As for outsourcing like Fiverr, I will admit there is a time and place for it in some cases, while in others I believe that a company is actually incomplete without an on-site, company-hired animator/ graphic designer. When a lot of small businesses are starting up, all the connections and bridges that define a successful company haven’t exactly been formed yet. For this reason, you can’t really expect the company to have any connections with the local graphics freelancers who get the area, it’s feel, and value the artist/ client relationship more than an outsider like on Fiverr would. That’s perfectly okay in the beginning, though as things continue to progress, a business should start looking for someone in the area. This widens possibilities from just simple graphics with stock image photos, to people who can come in to take photos, videos and more and incorporate them into their graphics, creating a much more personal feel in the advertising and designs.

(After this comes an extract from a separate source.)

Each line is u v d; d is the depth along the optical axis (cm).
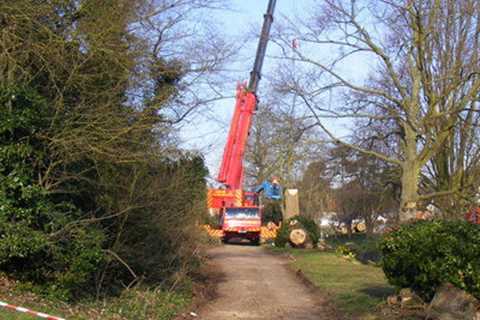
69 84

Once a company’s worked with numerous local graphics companies and contractors and become a very large scale business, Fiverr should be completely out of the question. It’s time to hire either a person, or a team of people who understand the company and can be relied on to fill the company’s animation/ advertising needs with full dependability.

Challenges

What issues sometimes come up, and how do you address those?

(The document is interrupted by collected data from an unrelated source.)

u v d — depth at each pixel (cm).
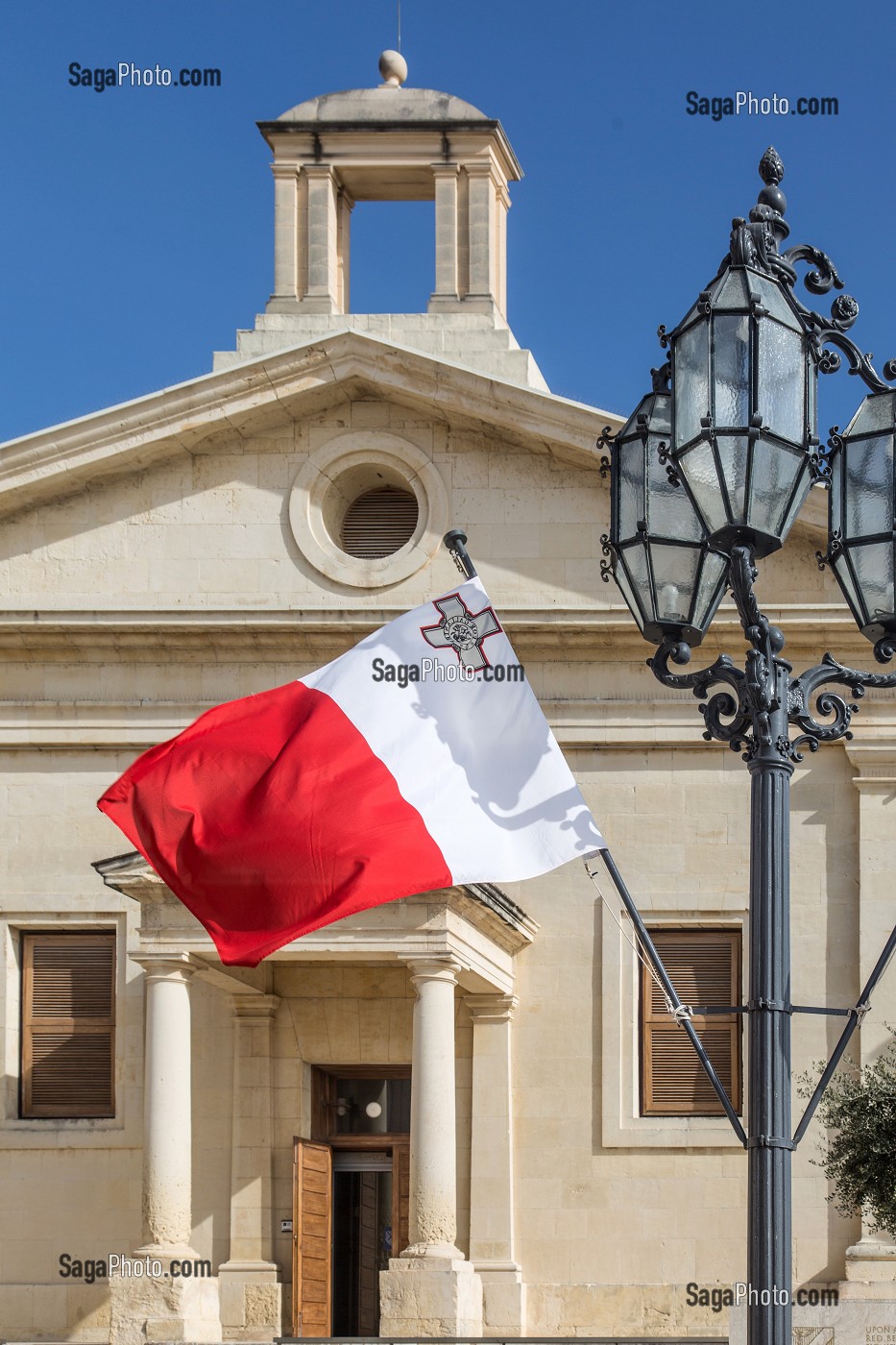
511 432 3122
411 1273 2627
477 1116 2988
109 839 3119
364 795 1717
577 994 3033
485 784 1648
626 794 3080
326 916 1711
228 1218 2998
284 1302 2964
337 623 3080
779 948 1004
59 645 3136
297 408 3172
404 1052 3053
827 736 1051
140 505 3198
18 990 3098
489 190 3369
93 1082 3072
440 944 2675
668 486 1137
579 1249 2952
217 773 1848
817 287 1127
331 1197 3033
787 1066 995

I will say that the biggest issue that comes up commonly is not knowing how to do something right off the bat. Sure, before I worked for JAM Graphics my knowledge of 3D animation and motion graphics was very in depth. However, I will say that in many cases at JAM Graphics, it wasn’t enough. Needless to say, my experience in JAM Graphics taught me the importance of on the job learning/ experience. While working for companies and clients, you get requests for designs from people who are not you. With that, these requests come from a background and way of thinking that is also not you. So, to get the job done you always have to think in new ways that you never really would on your own. It’s one of those kinds of things you can’t prepare for on your own. If you want to know what kind of things you’re going to have to make in the field, you can’t hide from working in it. You’ve got to step in and learn as you go.

More About Pierce

How did you learn this skill? How’d you get into this?

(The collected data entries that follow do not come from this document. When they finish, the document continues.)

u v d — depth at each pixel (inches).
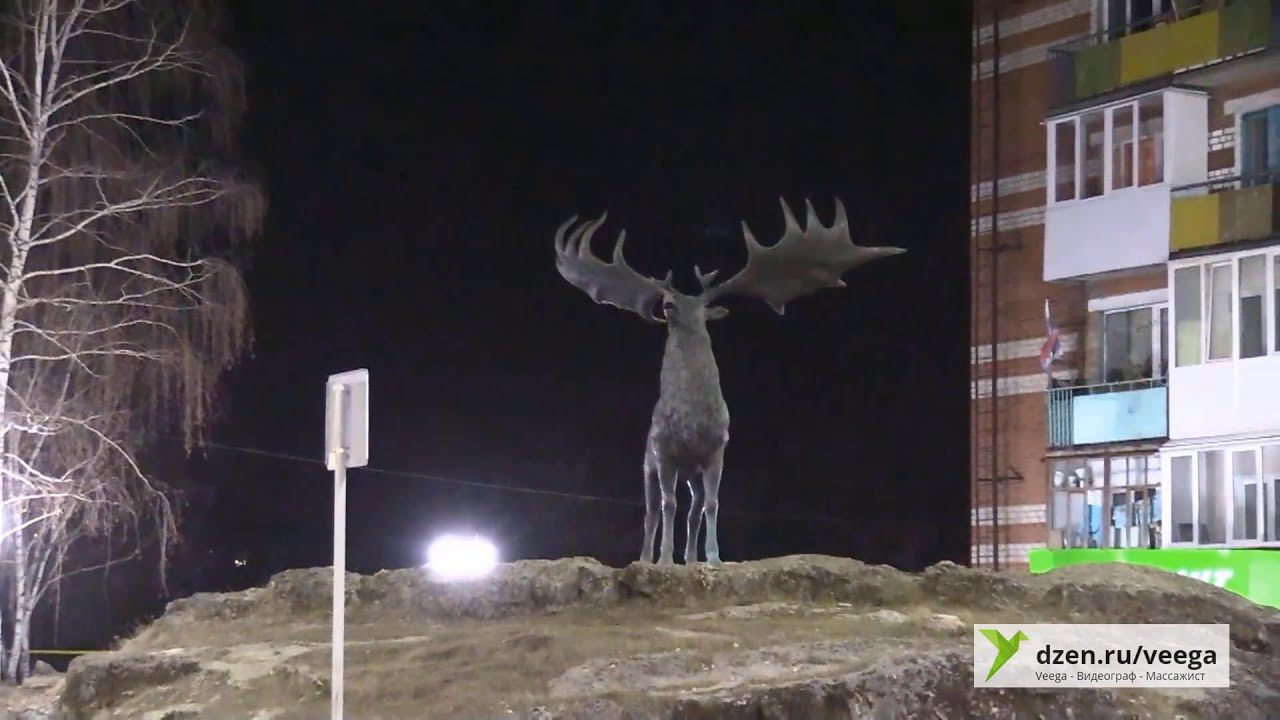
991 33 1285.7
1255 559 848.9
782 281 649.6
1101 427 1154.0
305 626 636.1
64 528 1008.9
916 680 474.3
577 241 689.6
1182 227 1096.2
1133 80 1143.6
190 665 577.3
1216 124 1120.8
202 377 935.0
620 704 458.3
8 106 919.0
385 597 649.0
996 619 563.2
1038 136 1244.5
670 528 631.2
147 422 952.3
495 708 472.7
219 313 935.0
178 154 949.2
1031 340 1236.5
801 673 484.7
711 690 468.4
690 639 526.6
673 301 635.5
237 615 671.8
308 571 692.1
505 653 529.0
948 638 532.7
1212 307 1077.8
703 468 633.6
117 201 928.9
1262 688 514.9
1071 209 1179.9
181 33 943.0
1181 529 1079.6
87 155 924.0
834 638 529.0
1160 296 1143.6
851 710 458.0
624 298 656.4
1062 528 1189.7
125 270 913.5
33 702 680.4
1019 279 1250.0
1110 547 1145.4
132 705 560.7
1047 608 580.1
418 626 611.8
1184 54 1111.6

While most people usually start out with a tutorial, or some kind of college degree to get into the animation/ artistic/ creative field, I actually started out with a much more humble beginning. When I was younger, I used to play with these big wooden blocks called Tumble Blocks, which were essentially an oversized version of Jenga blocks. Back then, I used to stack these blocks, create large buildings and more, all with the intent of knocking them down. Far later in my life when the blocks had long been put away, I was browsing Youtube when I found a video of those same exact blocks assembled into massive towers and toppling down from huge heights. Determined to connect with my inner child again, I installed the software used to make the tower animation. However, once the program was installed on my computer, I realised that the interface was no type of child’s play. I’d just installed a professional grade 3D software named Blender. From that point, the rest is history!